Tugas Dikerjakan: Lanjutkan laporan tentang jamaah Majelis Ta’lim Asy-Syifa di bawah ini, dimulai tepat setelah kalimat terakhirnya.

Teks Tersedia:
Jamaah Majelis Ta’lim Asy-Syifa Pimpinan Abon Buni Semakin Membludak
“Kalau kita menyentuh hatinya, maka kita akan
bisa menundukkan anggota badan dan lisan para jamaah.”
-- Abubakar bin Usman (Abon Buni) --
Pimpinan Majelis Ta’lim Asy-Syifa
Jamaah Majlis Ta'lim Abon Buni |
Laporan Teuku Zulkhairi
SIANG itu, Senin
(1/7/3013), saya bersama beberapa rekan media berkesempatan berdiskusi
panjang dengan
Abon Buni. Beliau adalah salah seorang ulama kharismatik jebolan Dayah
MUDI Mesjid Raya Samalanga, Kabupaten
Bireuen. Nama lengkapnya adalah Tgk. H. Abubakar bin Usman.
Abon Buni, yang saat ini memimpin
Dayah Ashabul Yamin di Kecamatan Paya Bakong, Aceh Utara, saat ini aktif membina
belasan majelis ta’lim di sejumlah kabupaten di Aceh. Majelis-majelis ini terus
berkembang kian pesat, dengan jumlah jamaah mencapai 400 sampai 500 orang
setiap majelis.
Abon
Buni menceritakan, majelis ta’lim
binaannya yang berpayung di bawah
nama “Asy-Syifa”
mulai dirintisnya sejak 12 tahun
lalu.
Banyak kisah mengharukan yang dilaluinya dalam membina perkumpulan “para pencari Tuhan” itu.
Bahkan,
menurut Abon Buni, di awal-awal dirinya merintis majelis ta’lim,
banyak suara sumbang yang sinis atas usaha dakwahnya tersebut. Tapi Abon Buni terus
melangkah memperbaiki umat dengan keyakinan.
Menurutnya, hanya
dengan proses ta’lim, umat bisa diperbaiki dan diarahkan untuk
mencintai agamanya.
Abon Buni mengatakan, keinginannya
berdakwah dengan metode majelis ta’lim berawal dari keprihatinannya terhadap
fakta mulai rendahnya keinginan masyarakat untuk belajar di dayah, yang
kemudian berdampak pada merajalelanya kebodohan umat dalam memahami agama.
Semakin membludak
Berbekal semangat untuk berdakwah dan
mengabdikan ilmunya kepada masyarakat, Abon Buni kemudian membuka pengajian
rutin kepada masyarakat di sekitar Dayah Ashabul Yamin, Paya Bakong. Pada
awalnya, pengajian ini hanya puluhan jamaah saja.
Namun, dengan izin Allah Swt dan kerja
kerasnya, jamaah majelis ta’lim binaan Abon Buni yang kemudian diberinama “Asy-Syifa”
ini terus berkembang pesat. Karena jamaah terus membludak dan atas permintaan masyarakat, Abon Buni memutuskan memperluas titik
pengajiannya ke Gampong Mee Kecamatan Matangkuli Aceh Utara.

Data yang diambil dari sebuah koleksi:

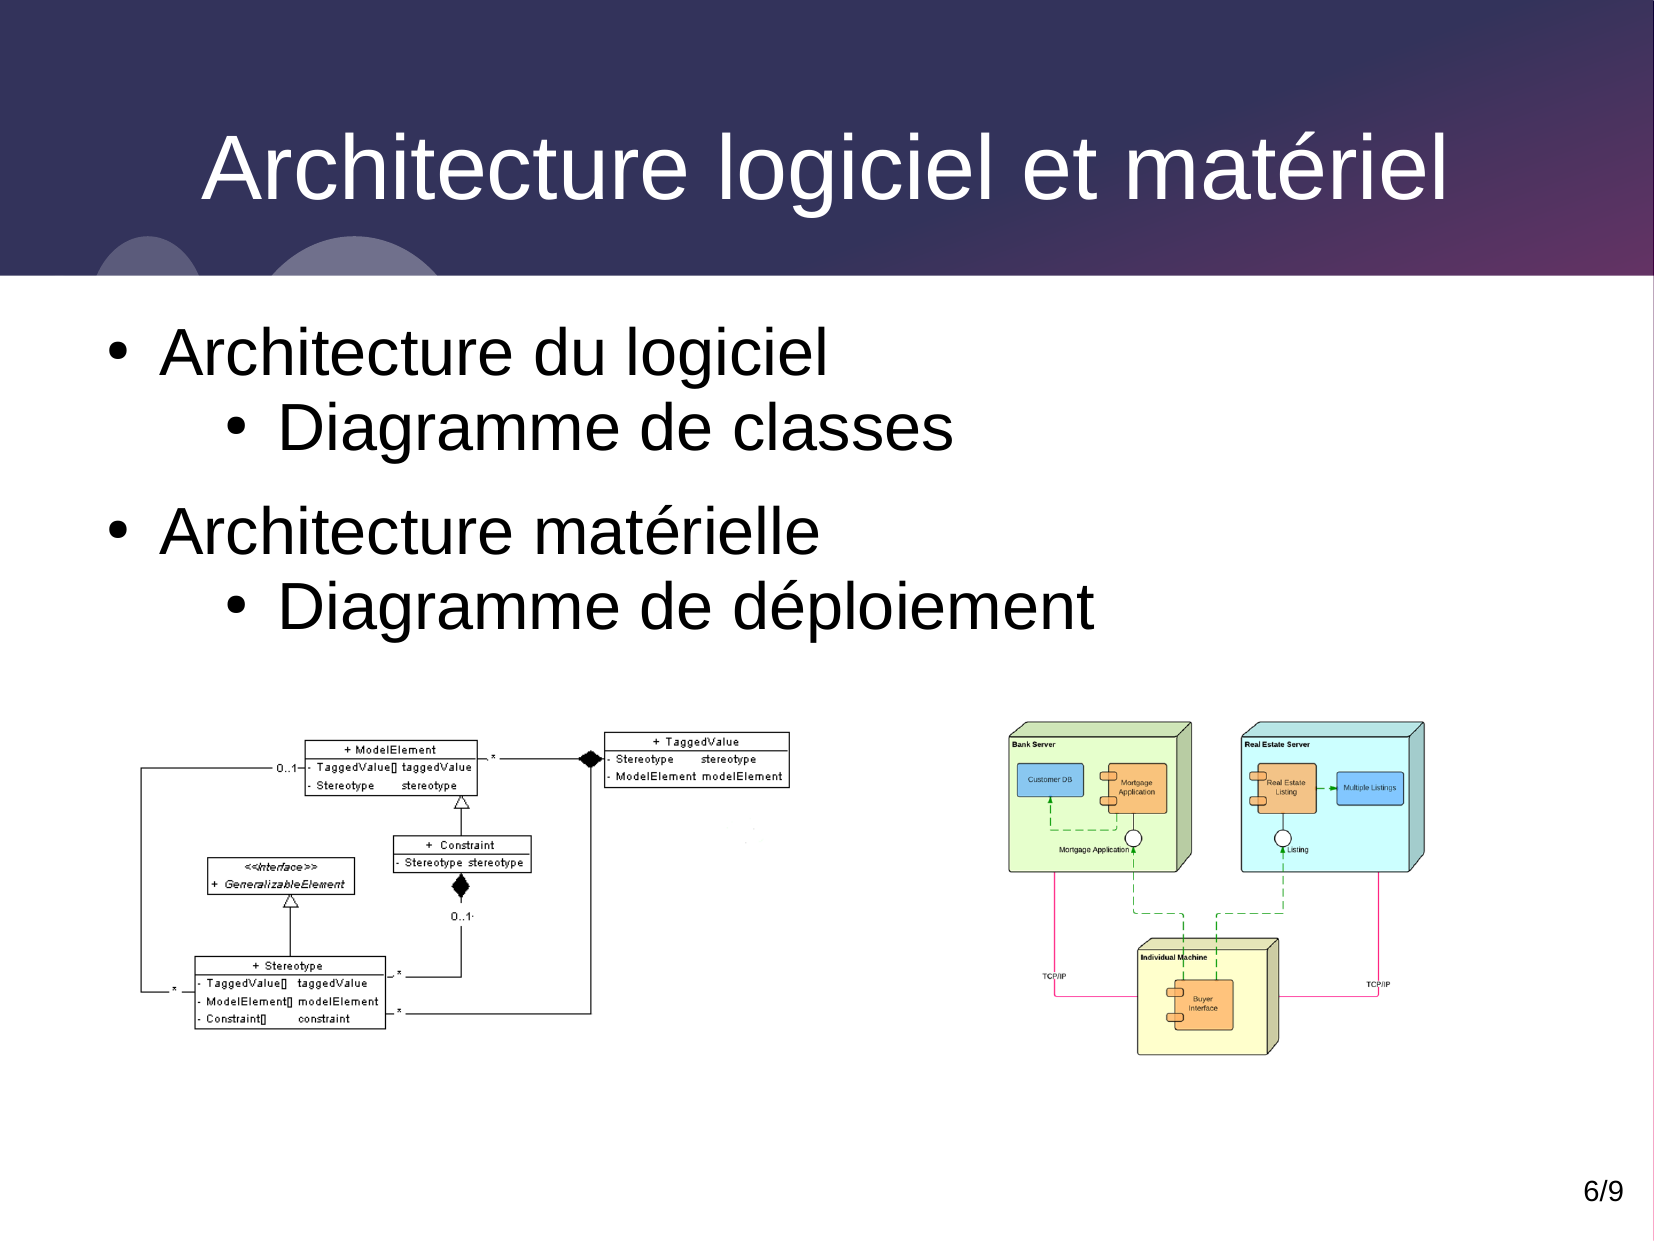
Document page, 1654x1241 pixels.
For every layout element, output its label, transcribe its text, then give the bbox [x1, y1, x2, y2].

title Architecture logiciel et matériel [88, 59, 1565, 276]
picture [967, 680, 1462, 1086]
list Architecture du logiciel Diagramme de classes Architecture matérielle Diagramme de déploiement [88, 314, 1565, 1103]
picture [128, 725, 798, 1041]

Jawaban:
Dalam perjalanannya, majelis ta’lim
“Asy-Syifa” terus berkembang pesat ke beberapa kecamatan lainnya. Beberapa
pimpinan dayah di Aceh Utara, seperti Tgk H.Sirajuddi Hanafi, Tgk Abdul Manan,
Tgk Mukhtarriza, dan lainnya, ikut serta mengembangkan metode pengajian melalui
majelis ta’lim yang dirintis oleh Abon Buni ini.
Kini, setelah 12 tahun perjuangan, majlis
ta’lim “Asy-Syifa” telah melintasi wilayah Aceh Utara sampai Aceh Timur, dengan
titik-titik seperti di Matangkuli, Brandang, Lhok Nibong, Idi, Aceh Timur, dan lainnya.
Abon Buni dan para pimpinan dayah lainnya, saat ini juga sedang merintis majelis ta’lim ini hingga
ke Pidie Jaya.(***)
Konsep Abon dalam Membina Majlis Ta’lim
DALAM diskusi hampir 3 jam bersama kami,
Buni Abon mengkisahkan konsep beliau dalam membina majelis ta’lim, terutama tentang cara
bagaimana beliau membuat jamaah tetap betah mengikuti pengajiannya. Abon Buni menuturkan,
strateginya dalam mengajar dan membuat jamaah betah, adalah
lebih karena materi-materi yang disampaikan lebih kepada
sentuhan hati.
Abon
memaparkan, bahwa Ibnu Adam (Manusia) itu memiliki tiga unsur dasar, yaitu
jawarih (anggota badan), qalbu (hati), dan lisan
(lidah). “Kalau
kita menyentuh hatinya, maka kita akan bisa menundukkan anggota badan dan lisan
para jamaah,”
kata Abon.
“Proses ta’lim harus lebih menitik beratkan
dengan materi-materi yang menyentuh hati dan
dikolaborasi
dengan akidah. Selama
13 tahun berdakwah di Mekkah, Rasulullah fokus pada
sentuhan hati dan penguatan akidah. Baru di 10 tahun di periode Madinah beliau
mendakwahkan Syari’ah (Fikih),” imbuh Abon.
Konsep inilah yang dilakukan Abon
dalam membina majelis ta’limnya.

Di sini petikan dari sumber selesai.